The latest business surveys such as the Manufacturing PMI indicate that the industrial recession in the Eurozone will continue for some time to come-the index recorded its worst quarter since Q1 2013, and a downturn in industry confidence caused economic sentiment to fall to a near three-year low in June. Eurozone industrial output fell by 1.6% MoM in June, lower than market expectations, which was driven by a 4% MoM decline in capital goods output. Overall, analysts see industrial production expanding 0.1% in 2019, which is down 0.2 percentage points from last month’s forecast.
Taking a longer-term view, Central and Eastern Europe are forecast to see the strongest economic growth in the transportation and storage sector over the next five years, with Romania (+9.7% pa), Slovenia (+5.6% pa) and Poland (+5.5% pa) leading the charge, according to Oxford Economics. Likewise, strong private consumption growth in Ireland will support economic growth over this period. Strong online retail sales growth from a relatively low base will see Portugal and Spain outperform, though Western Europe’s stuttering economy, with sector growth generally between 1–1.5% per annum over the next five years. Indeed, the Nordics are on course for more modest growth from this sector over the forecast period, but with e-commerce currently hovering around 10% of total retail sales, we expect this could create higher levels of demand for logistics space.

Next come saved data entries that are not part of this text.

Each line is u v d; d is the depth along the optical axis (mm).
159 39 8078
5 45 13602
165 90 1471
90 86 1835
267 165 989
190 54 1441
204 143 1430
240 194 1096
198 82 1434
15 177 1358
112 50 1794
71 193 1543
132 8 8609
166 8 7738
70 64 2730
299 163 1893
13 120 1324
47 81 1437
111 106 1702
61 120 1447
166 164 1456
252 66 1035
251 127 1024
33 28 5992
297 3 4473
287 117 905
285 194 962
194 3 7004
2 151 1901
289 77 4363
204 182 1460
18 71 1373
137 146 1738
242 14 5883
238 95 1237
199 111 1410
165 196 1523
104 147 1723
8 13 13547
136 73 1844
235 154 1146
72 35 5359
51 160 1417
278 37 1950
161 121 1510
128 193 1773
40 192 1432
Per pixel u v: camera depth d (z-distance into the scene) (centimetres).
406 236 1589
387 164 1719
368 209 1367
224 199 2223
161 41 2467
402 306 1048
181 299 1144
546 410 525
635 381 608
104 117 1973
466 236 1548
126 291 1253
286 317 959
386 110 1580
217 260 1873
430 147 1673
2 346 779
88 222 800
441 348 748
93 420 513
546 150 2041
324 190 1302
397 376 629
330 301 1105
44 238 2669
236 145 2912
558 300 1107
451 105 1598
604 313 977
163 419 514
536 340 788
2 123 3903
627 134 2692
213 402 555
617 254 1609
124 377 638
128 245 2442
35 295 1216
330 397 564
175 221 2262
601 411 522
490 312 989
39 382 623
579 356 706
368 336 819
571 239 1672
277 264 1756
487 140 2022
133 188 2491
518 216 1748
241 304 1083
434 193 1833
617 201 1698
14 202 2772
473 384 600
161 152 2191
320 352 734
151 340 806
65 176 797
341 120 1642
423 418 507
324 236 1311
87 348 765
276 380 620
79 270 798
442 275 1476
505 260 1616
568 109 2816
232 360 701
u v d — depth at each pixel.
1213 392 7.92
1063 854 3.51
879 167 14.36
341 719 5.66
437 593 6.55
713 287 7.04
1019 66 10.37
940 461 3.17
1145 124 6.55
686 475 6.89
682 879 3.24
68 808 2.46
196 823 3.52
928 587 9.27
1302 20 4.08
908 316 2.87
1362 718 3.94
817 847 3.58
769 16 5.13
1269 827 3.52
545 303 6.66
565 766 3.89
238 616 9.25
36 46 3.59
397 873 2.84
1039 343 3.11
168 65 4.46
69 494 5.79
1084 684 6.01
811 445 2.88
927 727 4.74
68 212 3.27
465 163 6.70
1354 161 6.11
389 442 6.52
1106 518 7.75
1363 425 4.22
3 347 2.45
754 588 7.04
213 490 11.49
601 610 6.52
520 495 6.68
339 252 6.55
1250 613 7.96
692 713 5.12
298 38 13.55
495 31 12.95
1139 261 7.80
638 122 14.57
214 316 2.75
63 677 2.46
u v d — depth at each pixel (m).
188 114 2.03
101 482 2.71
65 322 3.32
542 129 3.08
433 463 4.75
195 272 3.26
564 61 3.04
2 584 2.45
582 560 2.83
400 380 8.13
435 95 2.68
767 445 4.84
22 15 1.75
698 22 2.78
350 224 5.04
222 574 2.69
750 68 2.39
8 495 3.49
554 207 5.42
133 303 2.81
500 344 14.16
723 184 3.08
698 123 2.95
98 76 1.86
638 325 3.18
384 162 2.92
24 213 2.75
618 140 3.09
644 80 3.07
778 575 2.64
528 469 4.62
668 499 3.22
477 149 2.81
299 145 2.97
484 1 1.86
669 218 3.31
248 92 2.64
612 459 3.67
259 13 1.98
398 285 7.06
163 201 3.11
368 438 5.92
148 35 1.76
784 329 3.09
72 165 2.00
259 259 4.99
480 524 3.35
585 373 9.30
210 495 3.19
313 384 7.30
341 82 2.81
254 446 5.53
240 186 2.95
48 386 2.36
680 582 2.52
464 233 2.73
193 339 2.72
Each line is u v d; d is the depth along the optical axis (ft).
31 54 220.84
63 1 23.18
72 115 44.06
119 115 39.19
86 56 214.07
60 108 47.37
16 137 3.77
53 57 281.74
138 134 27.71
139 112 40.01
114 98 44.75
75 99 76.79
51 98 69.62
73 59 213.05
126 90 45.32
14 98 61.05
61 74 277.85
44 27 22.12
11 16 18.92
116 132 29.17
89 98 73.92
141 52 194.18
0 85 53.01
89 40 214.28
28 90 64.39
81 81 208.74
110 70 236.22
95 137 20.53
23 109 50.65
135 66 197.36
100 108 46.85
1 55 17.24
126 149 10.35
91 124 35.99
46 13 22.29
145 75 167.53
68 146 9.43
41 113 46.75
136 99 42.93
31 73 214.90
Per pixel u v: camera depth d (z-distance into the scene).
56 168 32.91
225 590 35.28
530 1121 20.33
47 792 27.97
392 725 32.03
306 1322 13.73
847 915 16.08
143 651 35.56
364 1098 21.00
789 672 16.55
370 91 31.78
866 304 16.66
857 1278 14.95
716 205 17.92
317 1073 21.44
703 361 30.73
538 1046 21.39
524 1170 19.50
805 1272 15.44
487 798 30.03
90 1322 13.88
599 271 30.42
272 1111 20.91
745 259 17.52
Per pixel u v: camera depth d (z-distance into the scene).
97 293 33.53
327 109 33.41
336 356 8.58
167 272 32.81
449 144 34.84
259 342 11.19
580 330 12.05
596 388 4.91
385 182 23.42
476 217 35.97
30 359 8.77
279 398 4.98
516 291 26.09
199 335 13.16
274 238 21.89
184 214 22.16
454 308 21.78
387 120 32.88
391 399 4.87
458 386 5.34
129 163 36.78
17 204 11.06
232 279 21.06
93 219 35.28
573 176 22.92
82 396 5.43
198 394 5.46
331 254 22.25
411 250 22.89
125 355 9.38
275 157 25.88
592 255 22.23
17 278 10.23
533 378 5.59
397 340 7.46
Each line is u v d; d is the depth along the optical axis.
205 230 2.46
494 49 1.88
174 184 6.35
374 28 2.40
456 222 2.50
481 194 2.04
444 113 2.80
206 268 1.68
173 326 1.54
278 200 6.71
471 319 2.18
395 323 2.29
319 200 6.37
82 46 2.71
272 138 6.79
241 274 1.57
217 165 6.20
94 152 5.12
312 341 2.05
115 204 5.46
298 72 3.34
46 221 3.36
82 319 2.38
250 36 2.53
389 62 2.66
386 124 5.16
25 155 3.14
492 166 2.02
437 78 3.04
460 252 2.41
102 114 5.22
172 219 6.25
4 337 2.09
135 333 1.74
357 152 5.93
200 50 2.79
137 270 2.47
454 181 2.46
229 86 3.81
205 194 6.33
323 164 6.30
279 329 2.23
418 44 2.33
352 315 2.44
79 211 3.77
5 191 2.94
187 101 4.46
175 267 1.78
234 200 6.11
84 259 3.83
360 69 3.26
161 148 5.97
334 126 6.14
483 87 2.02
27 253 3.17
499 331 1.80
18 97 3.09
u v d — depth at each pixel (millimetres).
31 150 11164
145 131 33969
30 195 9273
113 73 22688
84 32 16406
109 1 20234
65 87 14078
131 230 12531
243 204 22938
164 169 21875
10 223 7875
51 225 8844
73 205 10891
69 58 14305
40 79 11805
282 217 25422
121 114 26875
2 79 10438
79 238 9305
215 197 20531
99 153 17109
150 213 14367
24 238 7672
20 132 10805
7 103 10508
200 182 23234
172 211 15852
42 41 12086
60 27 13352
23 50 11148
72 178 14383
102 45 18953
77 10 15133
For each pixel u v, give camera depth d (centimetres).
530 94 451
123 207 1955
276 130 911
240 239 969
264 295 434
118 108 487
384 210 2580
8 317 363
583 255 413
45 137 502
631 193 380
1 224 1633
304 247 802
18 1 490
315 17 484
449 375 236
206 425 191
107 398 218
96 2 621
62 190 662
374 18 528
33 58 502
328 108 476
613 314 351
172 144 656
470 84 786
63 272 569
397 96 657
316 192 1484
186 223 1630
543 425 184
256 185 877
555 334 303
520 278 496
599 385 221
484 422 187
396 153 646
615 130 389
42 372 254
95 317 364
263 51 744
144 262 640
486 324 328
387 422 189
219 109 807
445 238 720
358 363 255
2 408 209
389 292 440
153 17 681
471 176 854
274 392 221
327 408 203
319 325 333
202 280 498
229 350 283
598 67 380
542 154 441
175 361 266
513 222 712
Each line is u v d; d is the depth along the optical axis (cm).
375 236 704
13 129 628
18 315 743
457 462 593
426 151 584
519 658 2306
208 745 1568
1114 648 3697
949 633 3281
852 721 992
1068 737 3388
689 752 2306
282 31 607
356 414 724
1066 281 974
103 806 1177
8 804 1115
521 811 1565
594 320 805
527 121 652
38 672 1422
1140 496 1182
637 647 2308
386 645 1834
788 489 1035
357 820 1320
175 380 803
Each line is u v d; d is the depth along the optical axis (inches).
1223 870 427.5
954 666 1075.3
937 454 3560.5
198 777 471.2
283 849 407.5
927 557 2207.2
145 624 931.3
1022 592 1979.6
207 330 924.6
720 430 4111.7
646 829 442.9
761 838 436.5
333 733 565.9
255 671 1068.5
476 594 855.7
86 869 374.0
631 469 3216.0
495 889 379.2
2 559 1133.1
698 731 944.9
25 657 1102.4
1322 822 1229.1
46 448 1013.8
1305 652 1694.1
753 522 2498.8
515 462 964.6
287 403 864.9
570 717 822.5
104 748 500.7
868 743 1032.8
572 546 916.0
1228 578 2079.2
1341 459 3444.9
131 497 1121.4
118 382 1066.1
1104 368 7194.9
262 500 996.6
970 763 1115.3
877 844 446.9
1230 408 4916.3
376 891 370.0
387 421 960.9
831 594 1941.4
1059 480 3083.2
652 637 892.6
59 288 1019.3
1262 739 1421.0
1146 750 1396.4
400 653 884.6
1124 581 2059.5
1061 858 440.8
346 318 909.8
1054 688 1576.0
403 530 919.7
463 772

Logistics viability and the importance of Real Estate within the Supply Chain
Approximately only 10% of total operational costs are accounted for by supply chain costs, and industry-standard metrics indicate that only 0.75% of total operational costs are logistics real estate occupancy. In general, therefore, occupancy costs have less of an impact on margin compared to say, rising labour costs. The viability of a location for logistics purposes, therefore, is greatly dependant on several key factors other than direct occupancy costs. As an example, a 20% logistics rental growth increase would translate into only a 0.15% increase in total supply chain costs.
Savills adopt the LIFER acronym as an insight into these other key factors for logistics operators. Labour generally acts as the main warehousing overhead, and choosing regions with a wide labour pool at affordable rates with accommodating national labour laws is essential for occupiers, particularly e-tailers such as Amazon. Incentives that are often awarded to encourage these large employers, either by government or developers, enterprise zones and economic zones can all help determine a business’s decision to choose a location. Transport / Freight is the single largest supply chain cost and is therefore critical to any logistics business decision on their real estate strategy.
Increasing in its importance to overall viability is the availability, proximity and the cost of energy and this will be an increasing factor in real estate decision making. Finally, the real estate and speed at which it can be made available to occupiers are also key considerations. Land supply, planning laws, construction lead-in times amongst other points all come into this.
Employment and labour flows
The growth of online retail has helped to generate European transport and storage employment growth of 9% over the past five years, creating over one million jobs, which is 1.5 times the all-sector average. The EU unemployment rate currently stands at 6.3%, the lowest level since the survey started in 2000 and this is expected to fall further to below 6% by 2023, as the European economy reaches full capacity, according to forecasts from Oxford Economics (Chart 1).
Two of the issues arising for logistics occupiers are the falling availability of labour and rising minimum wages across Europe. With European minimum wages rising faster than average earnings, this will add pressure to warehouse operators across Europe. However, this is being supplemented to some extent by westward migration from Eastern Europe. Around 1.3 million Ukrainians received temporary work registrations in Poland during 2016, following the economic slump in Ukraine during 2014–15. Westwards migration has been largely driven by slower growth in Ukraine and higher monthly minimum wages in Poland (€523 PCM vs. €142 PCM in Ukraine).
Uncertainty over labour mobility will continue as the Brexit process is prolonged by a further six months, which may delay delivery times for new-build logistics stock. However, we do not expect rising wages and labour shortages to have any major impact on the structural growth of the e-commerce supply chain.